Global Expert Perspectives on Managing Excess Iron - Episode 2
Transcript:Thomas Prebet, MD, PhD: If I’m to draw the portrait of the classical patient that we have to see in consultation for myelodysplastic syndromes, it’s mostly someone between 70 and 80 years of age. And most of the patients are coming in because of anemia-related symptoms. Anemia is a diagnosis symptom in 60% to 70% of the cases. So, it’s really what’s driving the patient to go to clinic and to have some more tests done. Anemia is a common feature in elderly patients. Myelodysplastic syndromes is less frequent than other causes of anemia, but we see more and more patients with a diagnosis of myelodysplastic syndromes.
When we talk about the population of myelodysplastic syndromes, basically there are some common features between low-risk and high-risk disease, but also some big differences. The main characteristic that we need to keep in mind when we talk about myelodysplastic syndromes, is that it’s mostly a situation that we have to face for elderly patients, meaning age 75 years. There’s a group of patients which are therapy-related myeloid neoplasms. It’s mostly younger patients that have been exposed to genetic insults such as chemotherapy, radiation therapy. But it’s undersized compared to the most common and general population of de novo myelodysplastic syndromes, where we have this elderly population.

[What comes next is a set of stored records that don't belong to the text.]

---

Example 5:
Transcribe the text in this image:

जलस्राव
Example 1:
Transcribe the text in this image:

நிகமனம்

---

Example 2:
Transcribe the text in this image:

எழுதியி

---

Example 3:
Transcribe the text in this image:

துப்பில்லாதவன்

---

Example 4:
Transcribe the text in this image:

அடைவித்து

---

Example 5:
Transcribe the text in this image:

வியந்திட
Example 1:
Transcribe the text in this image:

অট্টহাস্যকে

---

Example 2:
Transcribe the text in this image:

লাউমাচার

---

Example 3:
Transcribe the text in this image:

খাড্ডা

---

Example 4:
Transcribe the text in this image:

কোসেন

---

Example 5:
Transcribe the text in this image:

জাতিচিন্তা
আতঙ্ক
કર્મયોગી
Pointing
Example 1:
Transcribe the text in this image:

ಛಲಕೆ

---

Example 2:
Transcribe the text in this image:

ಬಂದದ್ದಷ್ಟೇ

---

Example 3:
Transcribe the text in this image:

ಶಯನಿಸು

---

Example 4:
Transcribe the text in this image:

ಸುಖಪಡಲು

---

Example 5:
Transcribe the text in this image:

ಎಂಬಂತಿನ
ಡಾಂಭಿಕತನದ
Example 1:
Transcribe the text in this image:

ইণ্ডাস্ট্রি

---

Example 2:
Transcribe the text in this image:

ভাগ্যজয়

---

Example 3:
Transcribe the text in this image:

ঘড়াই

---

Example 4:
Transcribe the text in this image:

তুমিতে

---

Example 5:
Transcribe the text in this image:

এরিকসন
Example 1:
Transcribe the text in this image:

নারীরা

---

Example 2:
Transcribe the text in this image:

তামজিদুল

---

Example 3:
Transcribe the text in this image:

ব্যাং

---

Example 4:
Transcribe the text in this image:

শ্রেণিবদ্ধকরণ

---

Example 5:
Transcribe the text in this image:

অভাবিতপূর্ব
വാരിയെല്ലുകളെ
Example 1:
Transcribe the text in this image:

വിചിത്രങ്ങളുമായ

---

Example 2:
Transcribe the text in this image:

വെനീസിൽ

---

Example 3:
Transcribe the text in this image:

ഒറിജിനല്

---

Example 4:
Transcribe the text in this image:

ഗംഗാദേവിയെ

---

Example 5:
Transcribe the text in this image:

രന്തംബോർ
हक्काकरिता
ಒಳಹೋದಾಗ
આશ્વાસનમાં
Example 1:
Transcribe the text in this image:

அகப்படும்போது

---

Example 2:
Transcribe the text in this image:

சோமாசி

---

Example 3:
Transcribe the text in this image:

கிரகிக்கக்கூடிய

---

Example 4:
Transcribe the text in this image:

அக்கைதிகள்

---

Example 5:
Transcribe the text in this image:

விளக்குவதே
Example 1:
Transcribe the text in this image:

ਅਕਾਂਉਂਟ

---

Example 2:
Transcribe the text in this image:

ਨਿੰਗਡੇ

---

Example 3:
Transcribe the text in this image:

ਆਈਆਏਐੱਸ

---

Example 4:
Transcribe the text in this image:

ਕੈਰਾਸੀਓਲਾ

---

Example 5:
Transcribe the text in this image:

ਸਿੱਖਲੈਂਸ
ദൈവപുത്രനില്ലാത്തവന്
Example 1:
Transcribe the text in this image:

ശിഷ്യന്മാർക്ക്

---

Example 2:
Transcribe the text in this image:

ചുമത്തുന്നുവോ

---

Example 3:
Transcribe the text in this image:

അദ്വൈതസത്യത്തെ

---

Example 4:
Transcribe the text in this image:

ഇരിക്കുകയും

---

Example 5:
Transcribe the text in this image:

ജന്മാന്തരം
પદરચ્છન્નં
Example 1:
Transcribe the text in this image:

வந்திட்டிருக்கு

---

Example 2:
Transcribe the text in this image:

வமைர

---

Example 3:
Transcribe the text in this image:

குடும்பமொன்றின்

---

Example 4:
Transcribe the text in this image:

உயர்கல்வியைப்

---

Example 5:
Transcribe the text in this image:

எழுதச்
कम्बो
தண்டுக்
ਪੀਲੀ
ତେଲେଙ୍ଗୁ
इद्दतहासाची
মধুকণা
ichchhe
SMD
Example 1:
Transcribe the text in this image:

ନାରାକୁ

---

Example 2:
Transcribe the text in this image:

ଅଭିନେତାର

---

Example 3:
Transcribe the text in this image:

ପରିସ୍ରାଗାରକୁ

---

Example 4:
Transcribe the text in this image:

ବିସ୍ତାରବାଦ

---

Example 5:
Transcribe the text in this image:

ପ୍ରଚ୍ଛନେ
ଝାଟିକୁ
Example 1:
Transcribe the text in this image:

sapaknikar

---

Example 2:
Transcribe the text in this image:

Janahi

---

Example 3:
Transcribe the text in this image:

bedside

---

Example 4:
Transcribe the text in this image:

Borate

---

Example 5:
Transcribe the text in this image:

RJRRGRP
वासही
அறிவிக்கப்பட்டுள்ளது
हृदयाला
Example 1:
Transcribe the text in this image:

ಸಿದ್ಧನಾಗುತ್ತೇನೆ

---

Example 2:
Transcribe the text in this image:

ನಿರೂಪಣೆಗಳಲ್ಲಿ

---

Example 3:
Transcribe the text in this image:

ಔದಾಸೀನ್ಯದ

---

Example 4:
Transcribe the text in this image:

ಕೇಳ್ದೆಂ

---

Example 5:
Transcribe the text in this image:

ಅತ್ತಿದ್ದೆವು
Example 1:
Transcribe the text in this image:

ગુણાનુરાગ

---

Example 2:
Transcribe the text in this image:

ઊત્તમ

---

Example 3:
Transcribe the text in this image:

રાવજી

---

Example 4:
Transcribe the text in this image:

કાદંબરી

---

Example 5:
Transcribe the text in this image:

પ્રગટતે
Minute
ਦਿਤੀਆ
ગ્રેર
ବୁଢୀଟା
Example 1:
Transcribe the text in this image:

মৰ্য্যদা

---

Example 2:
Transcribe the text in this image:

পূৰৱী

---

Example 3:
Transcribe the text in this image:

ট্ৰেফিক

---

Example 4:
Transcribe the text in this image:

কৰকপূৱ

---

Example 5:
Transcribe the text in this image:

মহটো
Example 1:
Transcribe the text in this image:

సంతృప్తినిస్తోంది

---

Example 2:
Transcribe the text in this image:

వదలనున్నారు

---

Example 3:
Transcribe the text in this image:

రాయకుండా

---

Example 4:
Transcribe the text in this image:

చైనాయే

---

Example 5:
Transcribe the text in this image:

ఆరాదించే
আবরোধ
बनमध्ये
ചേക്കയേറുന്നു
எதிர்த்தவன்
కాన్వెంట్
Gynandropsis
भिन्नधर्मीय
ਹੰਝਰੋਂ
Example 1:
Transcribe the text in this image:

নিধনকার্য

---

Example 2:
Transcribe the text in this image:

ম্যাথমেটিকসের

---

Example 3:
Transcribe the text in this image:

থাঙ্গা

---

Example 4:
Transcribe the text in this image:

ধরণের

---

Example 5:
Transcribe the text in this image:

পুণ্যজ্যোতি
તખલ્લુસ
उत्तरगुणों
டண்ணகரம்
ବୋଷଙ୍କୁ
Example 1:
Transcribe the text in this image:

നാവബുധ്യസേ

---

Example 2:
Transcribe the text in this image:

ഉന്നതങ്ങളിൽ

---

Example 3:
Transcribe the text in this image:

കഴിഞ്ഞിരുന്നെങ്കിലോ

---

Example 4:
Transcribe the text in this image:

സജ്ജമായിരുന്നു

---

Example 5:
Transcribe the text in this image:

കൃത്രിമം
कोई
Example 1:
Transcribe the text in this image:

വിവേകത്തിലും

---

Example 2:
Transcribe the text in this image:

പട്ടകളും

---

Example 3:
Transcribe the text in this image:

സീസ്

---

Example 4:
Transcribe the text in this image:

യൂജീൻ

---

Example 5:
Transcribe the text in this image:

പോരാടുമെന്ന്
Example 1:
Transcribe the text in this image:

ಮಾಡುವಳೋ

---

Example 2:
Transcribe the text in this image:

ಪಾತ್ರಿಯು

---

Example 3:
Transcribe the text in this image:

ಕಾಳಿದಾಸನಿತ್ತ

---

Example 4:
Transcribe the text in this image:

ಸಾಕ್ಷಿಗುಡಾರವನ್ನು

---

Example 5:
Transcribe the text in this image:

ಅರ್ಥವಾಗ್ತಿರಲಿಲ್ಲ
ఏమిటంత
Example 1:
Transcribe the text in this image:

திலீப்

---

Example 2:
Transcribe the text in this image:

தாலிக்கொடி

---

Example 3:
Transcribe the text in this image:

As I mentioned, we basically have two big groups of patients, the low-risk population, which represents something like 70% to 75% of the new diagnoses of myelodysplastic syndromes, and 20% to 25% are the high-risk patients. In low-risk patients, in this case, we need to consider myelodysplastic syndromes as a chronic disease like we consider diabetes or hypertension. It will be a chronically ill patient where a main issue will be to deal with cytopenias. And, in that case, patients sometimes usually have increased needs for transfusion, mostly anemia and red blood cell transfusion. And that’s what drives the prognosis. Dealing with cytopenias and the consequences, including iron overload, for example, are the main drivers of prognosis for this low-risk patient.
Transformation and evolution to leukemia in that case is less frequent. That’s what we’d call lower risk, in fact, and it’s not driving the prognosis. Most of the patients in that case will have some issues and potentially at the end die because of the consequences of transfusions and the cytopenias.
When we talk after that about the high-risk population, the situation is completely different. These patients more or less behave like acute myeloid leukemia patients. They have cytopenias, but the evolution of the disease is really driven by the proliferation of cells, in that case, and by the potential evolution to acute myeloid leukemia. So, the type of approach that we have to deal with is completely different as compared to the lower-risk patient, where we can expect a median overall survival of 8, 9, 10 years. While with myelodysplastic syndromes with high-risk features, we can only expect, without treatment, median survival of 1 or 2 years in some cases.